Il profilo arabeggiante della Mezquita si staglia sul cielo azzurro di quasi mezzogiorno. Una signora spiega che sì, questa stradina è stretta ma è l’unica per uscire dal centro di Cordoba che è un intrico di vicoli fiabeschi come è tipico delle città andaluse. Fuori le pareti bianche come il gesso e dentro il tesoro segreto dei cortili con le fontane, le palme e le vasche con i mosaici e gli androni con le piastrelle di ceramica ovunque. Svegliarsi qui è come stare nelle Mille e Una Notte. Sappiamo tutti che le favole servono solo a fare bei sogni ma ogni tanto è così, crediamo di averne una nostra – da qualche parte – ad aspettarci per il lieto fine.
Alla fine di Sierra de La Pandera c’è solo il cielo, tutto attorno rocce e poi ancora rocce che sembra di essere su un pianeta lontano mentre l’antenna che svetta verso l’azzurro lo fa assomigliare ad una specie di Ventoux andaluso. Qui soffia il vento dell’altura ma tra le rocce ci sono fiori viola come stelle in una notte. Ce ne sono un’infinità: sono colchicum e segnano la fine dell’estate. Carini e mortali, come altre cose della vita per le quali a volte è troppo tardi tornare indietro. A volte invece esistono degli antidoti per combattere il veleno ma non tutti sanno quali sono.

Un amico ci parla di cose che gli stanno succedendo, dice che è così, non riusciamo mai a dire le emozioni che proviamo ma è la fottuta paura che ci blocca. Paura di cosa poi? Quassù, mentre il mondo intero è lontanissimo, mi sembra che non dovremmo mettere limiti a niente ed essere noi stessi senza il terrore di risultare stupidi, incoscienti, fragili.
La bellezza ci strega ma il per sempre esiste solo con l’intensità.
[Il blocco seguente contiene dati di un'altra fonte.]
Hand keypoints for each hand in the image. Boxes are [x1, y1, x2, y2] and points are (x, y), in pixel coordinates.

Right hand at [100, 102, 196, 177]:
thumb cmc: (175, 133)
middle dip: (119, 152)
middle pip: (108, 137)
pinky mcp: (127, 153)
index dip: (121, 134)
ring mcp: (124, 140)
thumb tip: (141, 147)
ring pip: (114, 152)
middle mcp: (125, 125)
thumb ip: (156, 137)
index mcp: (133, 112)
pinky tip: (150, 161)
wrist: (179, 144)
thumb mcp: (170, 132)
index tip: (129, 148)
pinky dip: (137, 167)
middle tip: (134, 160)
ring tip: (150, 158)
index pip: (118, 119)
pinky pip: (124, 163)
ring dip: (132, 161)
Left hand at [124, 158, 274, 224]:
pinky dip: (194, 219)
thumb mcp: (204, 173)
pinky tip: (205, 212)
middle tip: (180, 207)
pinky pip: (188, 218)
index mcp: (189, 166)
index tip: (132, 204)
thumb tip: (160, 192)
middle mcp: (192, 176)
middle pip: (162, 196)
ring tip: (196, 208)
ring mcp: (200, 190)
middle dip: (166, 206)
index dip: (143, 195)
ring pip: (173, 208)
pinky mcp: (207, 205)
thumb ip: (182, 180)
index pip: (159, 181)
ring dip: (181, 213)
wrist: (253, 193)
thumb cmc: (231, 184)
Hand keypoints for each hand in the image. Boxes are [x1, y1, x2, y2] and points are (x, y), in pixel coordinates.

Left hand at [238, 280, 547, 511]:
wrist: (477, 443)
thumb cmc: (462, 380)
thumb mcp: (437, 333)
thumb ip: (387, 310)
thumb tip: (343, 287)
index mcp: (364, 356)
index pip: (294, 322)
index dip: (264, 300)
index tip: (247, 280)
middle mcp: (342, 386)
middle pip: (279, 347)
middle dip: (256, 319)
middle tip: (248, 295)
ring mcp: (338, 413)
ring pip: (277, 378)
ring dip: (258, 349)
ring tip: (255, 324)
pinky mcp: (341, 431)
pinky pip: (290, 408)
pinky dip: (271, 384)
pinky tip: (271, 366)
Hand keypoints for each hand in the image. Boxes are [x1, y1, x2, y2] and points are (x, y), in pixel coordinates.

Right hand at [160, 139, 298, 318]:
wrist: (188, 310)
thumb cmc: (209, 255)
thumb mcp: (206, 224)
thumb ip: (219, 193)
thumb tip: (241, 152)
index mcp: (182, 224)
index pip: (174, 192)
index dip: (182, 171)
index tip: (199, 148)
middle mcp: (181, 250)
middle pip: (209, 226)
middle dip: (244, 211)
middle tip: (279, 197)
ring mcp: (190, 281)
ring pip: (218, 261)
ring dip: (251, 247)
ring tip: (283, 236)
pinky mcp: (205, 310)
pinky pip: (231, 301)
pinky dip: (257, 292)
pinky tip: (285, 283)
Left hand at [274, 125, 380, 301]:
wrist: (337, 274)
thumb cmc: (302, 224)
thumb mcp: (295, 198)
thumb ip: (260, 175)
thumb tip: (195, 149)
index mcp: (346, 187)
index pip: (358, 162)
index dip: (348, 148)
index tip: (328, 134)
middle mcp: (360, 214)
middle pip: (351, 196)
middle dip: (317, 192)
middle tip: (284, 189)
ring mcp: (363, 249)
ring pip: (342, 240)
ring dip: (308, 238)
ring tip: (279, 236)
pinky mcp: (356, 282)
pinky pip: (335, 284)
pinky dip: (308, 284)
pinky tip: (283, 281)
Il vento soffia tra le rocce appuntite a picco sulla curva. La Vuelta di nuovo parla al mio spirito senza nessun intermediario. Il tuo posto è qui, dove l’orizzonte è aperto, qualsiasi cosa tu stia facendo, fallo senza risparmiarti e – alla fine – se non riesci a dire quello che senti, allora scrivilo. La corsa passa tra i canyon plasmati dai millenni, scende e risale e di nuovo ridiscende. I ciclisti si lamentano perché devono fare di nuovo altri sette chilometri in discesa per arrivare ai bus ma poi alla fine si divertono come matti, mi sfiorano nelle curve mentre torno alla macchina. Roglic fischia e canta yuuuh yuuuh ad ogni curva. E’ felice. Quando sei secondo, non hai nulla da perdere.

La luce sopra la Sierra Nevada è la stessa dell’ultima volta che sono stata qui, un puro e largo tramonto sopra la schiena nuda delle rocce. Nelle vie della periferia, c’è una coppia appoggiata al muro, lei canta, ha la voce chiara e bellissima delle donne spagnole. Lui alla fine la abbraccia e si baciano poi si prendono per mano e vanno chissà dove, mentre le lanterne in ferro battuto si accendono piano e la metà della luna lassù li veglia, come fa da secoli con tutti gli amanti felici.
Il Colchicum - detto anche falso Zafferano - è un fiore che sboccia alla fine dell'estate e segna inevitabilmente l'arrivo della stagione autunnale. Ad un primo sguardo è una pianta veramente bella ma è tra le più velenose esistenti in natura. Altamente tossica, basta un contatto lieve con i suoi pistilli per correre il rischio di morire. Attualmente non esiste un antidoto efficace contro i suoi veleni.